[YOUR TASK]: Render every one of the entries below as a two-column CSV with the header row instruction,reading, one row per entry. Each row holds the entry's text and its answer, each in its own quoted field with any line breaks replaced by spaces.

[DATASET EXCERPTS]:
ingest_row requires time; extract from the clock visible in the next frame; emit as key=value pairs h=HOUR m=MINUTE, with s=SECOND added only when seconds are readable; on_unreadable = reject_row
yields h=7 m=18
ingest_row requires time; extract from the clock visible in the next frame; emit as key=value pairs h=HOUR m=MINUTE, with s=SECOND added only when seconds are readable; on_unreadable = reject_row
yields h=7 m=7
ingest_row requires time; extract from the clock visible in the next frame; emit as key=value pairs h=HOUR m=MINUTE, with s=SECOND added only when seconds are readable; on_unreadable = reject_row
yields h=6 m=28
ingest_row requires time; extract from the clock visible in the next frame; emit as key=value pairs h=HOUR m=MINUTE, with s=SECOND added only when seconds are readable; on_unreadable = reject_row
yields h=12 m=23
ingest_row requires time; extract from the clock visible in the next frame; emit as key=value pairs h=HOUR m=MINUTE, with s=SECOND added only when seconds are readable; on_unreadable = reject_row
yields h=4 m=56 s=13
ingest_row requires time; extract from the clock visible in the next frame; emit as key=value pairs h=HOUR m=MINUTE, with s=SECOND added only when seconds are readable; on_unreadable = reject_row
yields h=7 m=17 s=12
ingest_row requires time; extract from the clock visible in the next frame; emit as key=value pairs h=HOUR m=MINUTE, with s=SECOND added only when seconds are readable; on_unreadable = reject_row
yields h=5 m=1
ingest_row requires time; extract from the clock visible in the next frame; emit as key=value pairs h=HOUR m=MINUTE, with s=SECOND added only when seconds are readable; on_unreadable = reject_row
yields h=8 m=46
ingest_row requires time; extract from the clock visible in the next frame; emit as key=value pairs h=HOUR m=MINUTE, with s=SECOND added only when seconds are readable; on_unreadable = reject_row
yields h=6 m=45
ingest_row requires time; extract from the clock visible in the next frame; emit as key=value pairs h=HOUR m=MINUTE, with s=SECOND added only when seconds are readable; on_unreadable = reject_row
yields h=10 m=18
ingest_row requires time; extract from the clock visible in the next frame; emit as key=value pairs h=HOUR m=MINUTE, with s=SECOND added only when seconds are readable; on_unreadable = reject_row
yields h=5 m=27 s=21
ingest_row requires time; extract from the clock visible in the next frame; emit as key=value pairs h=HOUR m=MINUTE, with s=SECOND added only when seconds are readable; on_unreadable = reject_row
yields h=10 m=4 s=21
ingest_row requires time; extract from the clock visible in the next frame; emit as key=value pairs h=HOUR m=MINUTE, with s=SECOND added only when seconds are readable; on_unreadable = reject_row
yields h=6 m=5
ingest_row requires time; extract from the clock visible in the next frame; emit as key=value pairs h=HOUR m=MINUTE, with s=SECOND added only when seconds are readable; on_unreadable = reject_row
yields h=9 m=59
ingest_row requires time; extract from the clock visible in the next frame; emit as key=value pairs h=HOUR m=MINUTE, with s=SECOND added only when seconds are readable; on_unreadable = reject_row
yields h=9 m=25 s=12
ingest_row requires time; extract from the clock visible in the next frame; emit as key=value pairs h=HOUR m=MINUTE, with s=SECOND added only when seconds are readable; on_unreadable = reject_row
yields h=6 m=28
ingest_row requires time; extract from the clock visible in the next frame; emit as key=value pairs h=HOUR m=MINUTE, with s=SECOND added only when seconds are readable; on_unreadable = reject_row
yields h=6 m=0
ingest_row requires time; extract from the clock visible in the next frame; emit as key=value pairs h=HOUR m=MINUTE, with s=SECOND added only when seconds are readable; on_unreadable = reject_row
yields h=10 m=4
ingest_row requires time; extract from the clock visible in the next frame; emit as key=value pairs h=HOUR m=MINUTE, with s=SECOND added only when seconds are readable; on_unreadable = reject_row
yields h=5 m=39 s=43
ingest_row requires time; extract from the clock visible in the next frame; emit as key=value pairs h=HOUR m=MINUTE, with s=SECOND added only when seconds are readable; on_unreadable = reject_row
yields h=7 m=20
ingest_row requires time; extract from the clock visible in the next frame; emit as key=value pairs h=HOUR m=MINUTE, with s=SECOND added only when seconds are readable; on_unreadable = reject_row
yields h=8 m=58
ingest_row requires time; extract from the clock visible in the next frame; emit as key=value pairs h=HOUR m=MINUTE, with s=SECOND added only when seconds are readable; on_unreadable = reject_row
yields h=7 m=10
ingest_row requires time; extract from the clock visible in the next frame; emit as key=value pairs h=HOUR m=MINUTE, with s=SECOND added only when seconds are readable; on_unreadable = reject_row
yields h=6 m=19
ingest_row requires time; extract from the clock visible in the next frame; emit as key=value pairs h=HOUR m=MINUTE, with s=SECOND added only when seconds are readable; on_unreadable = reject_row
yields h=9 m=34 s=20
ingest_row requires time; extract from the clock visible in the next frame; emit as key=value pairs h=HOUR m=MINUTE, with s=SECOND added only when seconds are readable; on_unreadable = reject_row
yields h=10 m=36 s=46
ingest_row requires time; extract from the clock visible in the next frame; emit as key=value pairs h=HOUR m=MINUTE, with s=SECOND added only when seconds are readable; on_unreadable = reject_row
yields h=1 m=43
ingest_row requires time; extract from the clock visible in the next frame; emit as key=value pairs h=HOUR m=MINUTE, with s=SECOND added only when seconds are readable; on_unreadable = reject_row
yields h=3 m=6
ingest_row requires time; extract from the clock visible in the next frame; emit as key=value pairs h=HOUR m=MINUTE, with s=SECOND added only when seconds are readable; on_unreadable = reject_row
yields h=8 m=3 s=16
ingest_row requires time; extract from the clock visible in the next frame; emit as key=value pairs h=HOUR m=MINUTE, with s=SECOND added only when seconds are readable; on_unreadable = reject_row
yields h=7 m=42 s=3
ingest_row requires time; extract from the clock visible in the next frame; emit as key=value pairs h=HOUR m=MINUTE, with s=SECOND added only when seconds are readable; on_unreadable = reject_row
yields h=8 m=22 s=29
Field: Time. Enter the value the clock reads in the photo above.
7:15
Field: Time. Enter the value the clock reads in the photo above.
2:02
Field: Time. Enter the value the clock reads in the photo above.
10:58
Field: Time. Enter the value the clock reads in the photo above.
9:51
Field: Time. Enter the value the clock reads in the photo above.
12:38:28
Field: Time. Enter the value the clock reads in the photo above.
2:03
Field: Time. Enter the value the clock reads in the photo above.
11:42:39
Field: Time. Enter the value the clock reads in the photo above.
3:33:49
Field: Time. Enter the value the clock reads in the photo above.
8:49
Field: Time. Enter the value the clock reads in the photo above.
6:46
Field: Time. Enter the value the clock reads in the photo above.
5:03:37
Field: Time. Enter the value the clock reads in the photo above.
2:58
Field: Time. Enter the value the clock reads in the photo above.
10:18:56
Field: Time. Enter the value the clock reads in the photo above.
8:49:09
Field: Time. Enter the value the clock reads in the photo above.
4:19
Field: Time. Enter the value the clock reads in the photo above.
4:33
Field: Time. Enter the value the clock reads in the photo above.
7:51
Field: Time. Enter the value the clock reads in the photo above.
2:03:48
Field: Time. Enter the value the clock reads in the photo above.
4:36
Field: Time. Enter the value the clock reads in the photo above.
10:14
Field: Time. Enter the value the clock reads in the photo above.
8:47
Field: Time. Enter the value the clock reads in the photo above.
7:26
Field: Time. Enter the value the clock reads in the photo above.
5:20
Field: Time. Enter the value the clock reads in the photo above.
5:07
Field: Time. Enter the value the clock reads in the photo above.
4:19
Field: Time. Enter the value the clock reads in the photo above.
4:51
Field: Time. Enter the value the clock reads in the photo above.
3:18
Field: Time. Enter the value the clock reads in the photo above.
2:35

[SOLUTION]:
instruction,reading
"ingest_row requires time; extract from the clock visible in the next frame; emit as key=value pairs h=HOUR m=MINUTE, with s=SECOND added only when seconds are readable; on_unreadable = reject_row yields","h=7 m=18"
"ingest_row requires time; extract from the clock visible in the next frame; emit as key=value pairs h=HOUR m=MINUTE, with s=SECOND added only when seconds are readable; on_unreadable = reject_row yields","h=7 m=7"
"ingest_row requires time; extract from the clock visible in the next frame; emit as key=value pairs h=HOUR m=MINUTE, with s=SECOND added only when seconds are readable; on_unreadable = reject_row yields","h=6 m=28"
"ingest_row requires time; extract from the clock visible in the next frame; emit as key=value pairs h=HOUR m=MINUTE, with s=SECOND added only when seconds are readable; on_unreadable = reject_row yields","h=12 m=23"
"ingest_row requires time; extract from the clock visible in the next frame; emit as key=value pairs h=HOUR m=MINUTE, with s=SECOND added only when seconds are readable; on_unreadable = reject_row yields","h=4 m=56 s=13"
"ingest_row requires time; extract from the clock visible in the next frame; emit as key=value pairs h=HOUR m=MINUTE, with s=SECOND added only when seconds are readable; on_unreadable = reject_row yields","h=7 m=17 s=12"
"ingest_row requires time; extract from the clock visible in the next frame; emit as key=value pairs h=HOUR m=MINUTE, with s=SECOND added only when seconds are readable; on_unreadable = reject_row yields","h=5 m=1"
"ingest_row requires time; extract from the clock visible in the next frame; emit as key=value pairs h=HOUR m=MINUTE, with s=SECOND added only when seconds are readable; on_unreadable = reject_row yields","h=8 m=46"
"ingest_row requires time; extract from the clock visible in the next frame; emit as key=value pairs h=HOUR m=MINUTE, with s=SECOND added only when seconds are readable; on_unreadable = reject_row yields","h=6 m=45"
"ingest_row requires time; extract from the clock visible in the next frame; emit as key=value pairs h=HOUR m=MINUTE, with s=SECOND added only when seconds are readable; on_unreadable = reject_row yields","h=10 m=18"
"ingest_row requires time; extract from the clock visible in the next frame; emit as key=value pairs h=HOUR m=MINUTE, with s=SECOND added only when seconds are readable; on_unreadable = reject_row yields","h=5 m=27 s=21"
"ingest_row requires time; extract from the clock visible in the next frame; emit as key=value pairs h=HOUR m=MINUTE, with s=SECOND added only when seconds are readable; on_unreadable = reject_row yields","h=10 m=4 s=21"
"ingest_row requires time; extract from the clock visible in the next frame; emit as key=value pairs h=HOUR m=MINUTE, with s=SECOND added only when seconds are readable; on_unreadable = reject_row yields","h=6 m=5"
"ingest_row requires time; extract from the clock visible in the next frame; emit as key=value pairs h=HOUR m=MINUTE, with s=SECOND added only when seconds are readable; on_unreadable = reject_row yields","h=9 m=59"
"ingest_row requires time; extract from the clock visible in the next frame; emit as key=value pairs h=HOUR m=MINUTE, with s=SECOND added only when seconds are readable; on_unreadable = reject_row yields","h=9 m=25 s=12"
"ingest_row requires time; extract from the clock visible in the next frame; emit as key=value pairs h=HOUR m=MINUTE, with s=SECOND added only when seconds are readable; on_unreadable = reject_row yields","h=6 m=28"
"ingest_row requires time; extract from the clock visible in the next frame; emit as key=value pairs h=HOUR m=MINUTE, with s=SECOND added only when seconds are readable; on_unreadable = reject_row yields","h=6 m=0"
"ingest_row requires time; extract from the clock visible in the next frame; emit as key=value pairs h=HOUR m=MINUTE, with s=SECOND added only when seconds are readable; on_unreadable = reject_row yields","h=10 m=4"
"ingest_row requires time; extract from the clock visible in the next frame; emit as key=value pairs h=HOUR m=MINUTE, with s=SECOND added only when seconds are readable; on_unreadable = reject_row yields","h=5 m=39 s=43"
"ingest_row requires time; extract from the clock visible in the next frame; emit as key=value pairs h=HOUR m=MINUTE, with s=SECOND added only when seconds are readable; on_unreadable = reject_row yields","h=7 m=20"
"ingest_row requires time; extract from the clock visible in the next frame; emit as key=value pairs h=HOUR m=MINUTE, with s=SECOND added only when seconds are readable; on_unreadable = reject_row yields","h=8 m=58"
"ingest_row requires time; extract from the clock visible in the next frame; emit as key=value pairs h=HOUR m=MINUTE, with s=SECOND added only when seconds are readable; on_unreadable = reject_row yields","h=7 m=10"
"ingest_row requires time; extract from the clock visible in the next frame; emit as key=value pairs h=HOUR m=MINUTE, with s=SECOND added only when seconds are readable; on_unreadable = reject_row yields","h=6 m=19"
"ingest_row requires time; extract from the clock visible in the next frame; emit as key=value pairs h=HOUR m=MINUTE, with s=SECOND added only when seconds are readable; on_unreadable = reject_row yields","h=9 m=34 s=20"
"ingest_row requires time; extract from the clock visible in the next frame; emit as key=value pairs h=HOUR m=MINUTE, with s=SECOND added only when seconds are readable; on_unreadable = reject_row yields","h=10 m=36 s=46"
"ingest_row requires time; extract from the clock visible in the next frame; emit as key=value pairs h=HOUR m=MINUTE, with s=SECOND added only when seconds are readable; on_unreadable = reject_row yields","h=1 m=43"
"ingest_row requires time; extract from the clock visible in the next frame; emit as key=value pairs h=HOUR m=MINUTE, with s=SECOND added only when seconds are readable; on_unreadable = reject_row yields","h=3 m=6"
"ingest_row requires time; extract from the clock visible in the next frame; emit as key=value pairs h=HOUR m=MINUTE, with s=SECOND added only when seconds are readable; on_unreadable = reject_row yields","h=8 m=3 s=16"
"ingest_row requires time; extract from the clock visible in the next frame; emit as key=value pairs h=HOUR m=MINUTE, with s=SECOND added only when seconds are readable; on_unreadable = reject_row yields","h=7 m=42 s=3"
"ingest_row requires time; extract from the clock visible in the next frame; emit as key=value pairs h=HOUR m=MINUTE, with s=SECOND added only when seconds are readable; on_unreadable = reject_row yields","h=8 m=22 s=29"
"Field: Time. Enter the value the clock reads in the photo above.","7:15"
"Field: Time. Enter the value the clock reads in the photo above.","2:02"
"Field: Time. Enter the value the clock reads in the photo above.","10:58"
"Field: Time. Enter the value the clock reads in the photo above.","9:51"
"Field: Time. Enter the value the clock reads in the photo above.","12:38:28"
"Field: Time. Enter the value the clock reads in the photo above.","2:03"
"Field: Time. Enter the value the clock reads in the photo above.","11:42:39"
"Field: Time. Enter the value the clock reads in the photo above.","3:33:49"
"Field: Time. Enter the value the clock reads in the photo above.","8:49"
"Field: Time. Enter the value the clock reads in the photo above.","6:46"
"Field: Time. Enter the value the clock reads in the photo above.","5:03:37"
"Field: Time. Enter the value the clock reads in the photo above.","2:58"
"Field: Time. Enter the value the clock reads in the photo above.","10:18:56"
"Field: Time. Enter the value the clock reads in the photo above.","8:49:09"
"Field: Time. Enter the value the clock reads in the photo above.","4:19"
"Field: Time. Enter the value the clock reads in the photo above.","4:33"
"Field: Time. Enter the value the clock reads in the photo above.","7:51"
"Field: Time. Enter the value the clock reads in the photo above.","2:03:48"
"Field: Time. Enter the value the clock reads in the photo above.","4:36"
"Field: Time. Enter the value the clock reads in the photo above.","10:14"
"Field: Time. Enter the value the clock reads in the photo above.","8:47"
"Field: Time. Enter the value the clock reads in the photo above.","7:26"
"Field: Time. Enter the value the clock reads in the photo above.","5:20"
"Field: Time. Enter the value the clock reads in the photo above.","5:07"
"Field: Time. Enter the value the clock reads in the photo above.","4:19"
"Field: Time. Enter the value the clock reads in the photo above.","4:51"
"Field: Time. Enter the value the clock reads in the photo above.","3:18"
"Field: Time. Enter the value the clock reads in the photo above.","2:35"